U.S. Retail Industry
The retail industry is a sector of the economy that is comprised of individuals and companies engaged in the selling of finished products to end user consumers. The United States has well-established distribution channels for all types of retail companies. The retail services industry provides an openly competitive environment that fosters strong business operations and spurs innovations that increase efficiency and reliability. In 2013, retail sales in the United States generated over 4.5 trillion U.S. dollars to the economy.
In today’s retail environment, the phrase “customer is king” has never been more valid. They are better informed, more interactive and more selective than ever before. When price alone is no longer an assured differentiator, the experience must win out. Superior service, convenience, personalization, speedy delivery, and choice are what drive every sale and secure repeat business. In response, retailers, large and small, are turning to transformative technology and business model innovation to build omni-channel environments which seamlessly serve the empowered consumer, in-store, online, and on-the-go.

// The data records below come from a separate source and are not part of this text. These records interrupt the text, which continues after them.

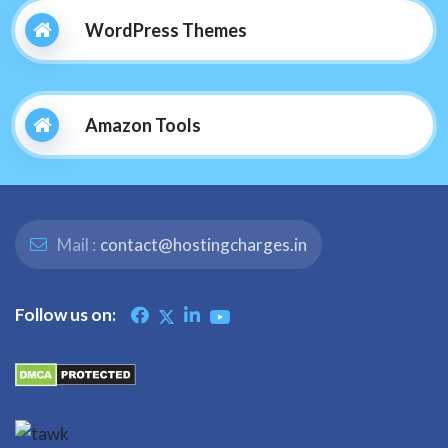
WordPress Themes
Amazon Tools
Mail :
contact@hostingcharges.in
Follow us on:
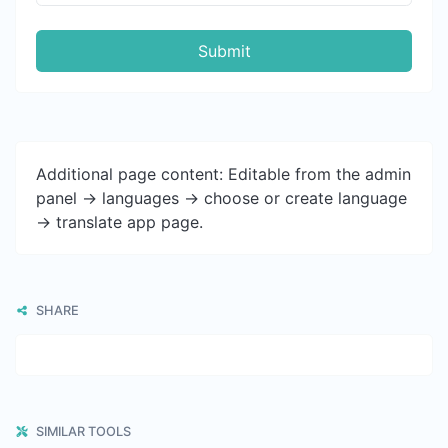
Submit
Additional page content: Editable from the admin
panel -> languages -> choose or create language
-> translate app page.
SHARE
SIMILAR TOOLS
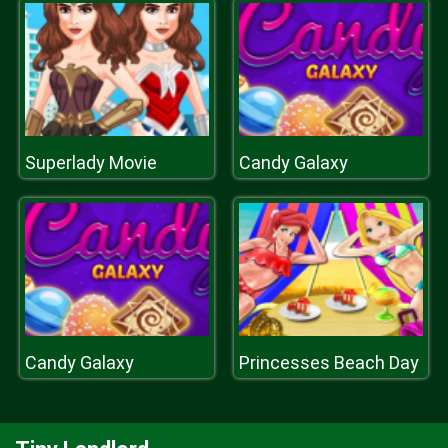
Superlady Movie
Candy Galaxy
Candy Galaxy
Princesses Beach Day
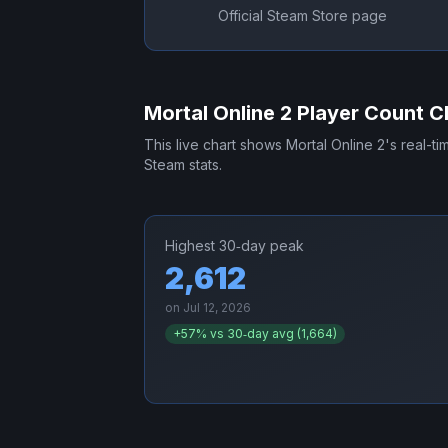
Official Steam Store page
Mortal Online 2
Player Count C
This live chart shows
Mortal Online 2
's real-t
Steam stats.
Highest 30‑day peak
2,612
on
Jul 12, 2026
+
57
% vs 30‑day avg (
1,664
)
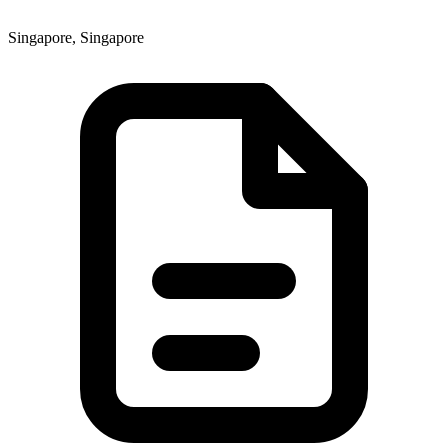
Singapore, Singapore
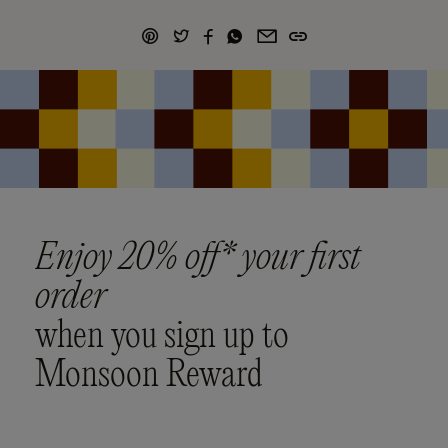
Enjoy 20% off* your first
order
when you sign up to
Monsoon Reward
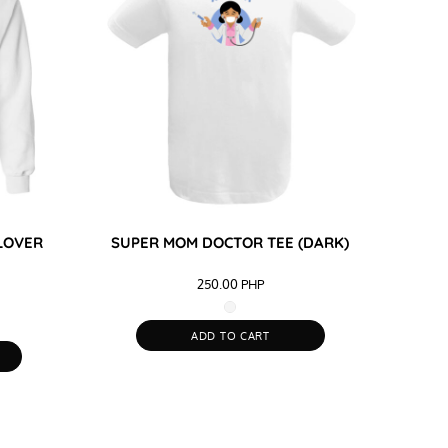
LOVER
SUPER MOM DOCTOR TEE (DARK)
250.00
PHP
ADD TO CART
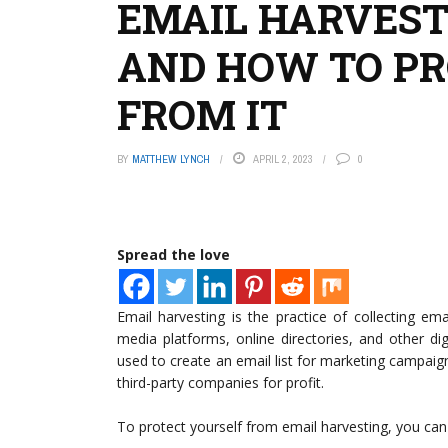
EMAIL HARVEST
AND HOW TO PR
FROM IT
BY
MATTHEW LYNCH
APRIL 2, 2023
0
Spread the love
Email harvesting is the practice of collecting e
media platforms, online directories, and other di
used to create an email list for marketing campaig
third-party companies for profit.
To protect yourself from email harvesting, you can 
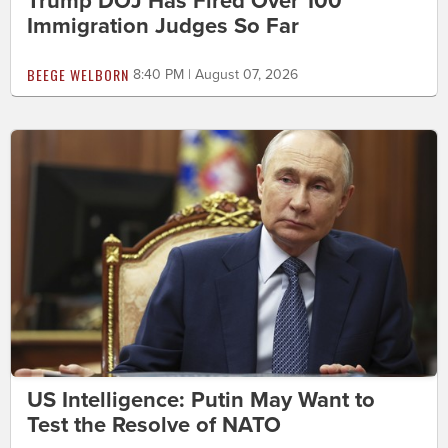
Trump DOJ Has Fired Over 100
Immigration Judges So Far
BEEGE WELBORN
8:40 PM | August 07, 2026
US Intelligence: Putin May Want to
Test the Resolve of NATO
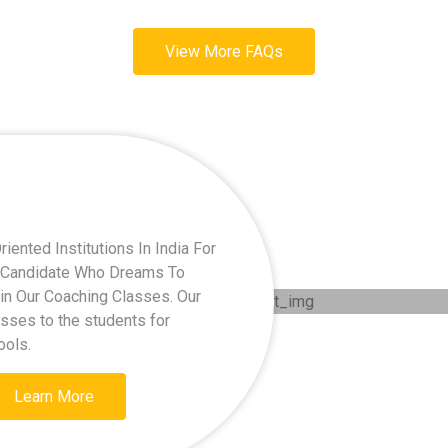
View More FAQs
ented Institutions In India For
ry Candidate Who Dreams To
oin Our Coaching Classes. Our
asses to the students for
ools.
Learn More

The retail and consumer sector continues to be driven largely by food and beverage transactions. 2013 saw the most positive value growth for the consumer foodservice industry between 2008-2013, however, improvement from the 2009 recession has not matched recovery from previous recessions in terms of the restaurant industry.
Because retail depends so vitally on the strength of the economy, and factors like job growth and interest rates, the economy in general will have to become healthy again before the retail sector can rebound fully. Particularly, retail sales related to homes, home improvement services and furniture need a rebound in the real estate market in order to turn around.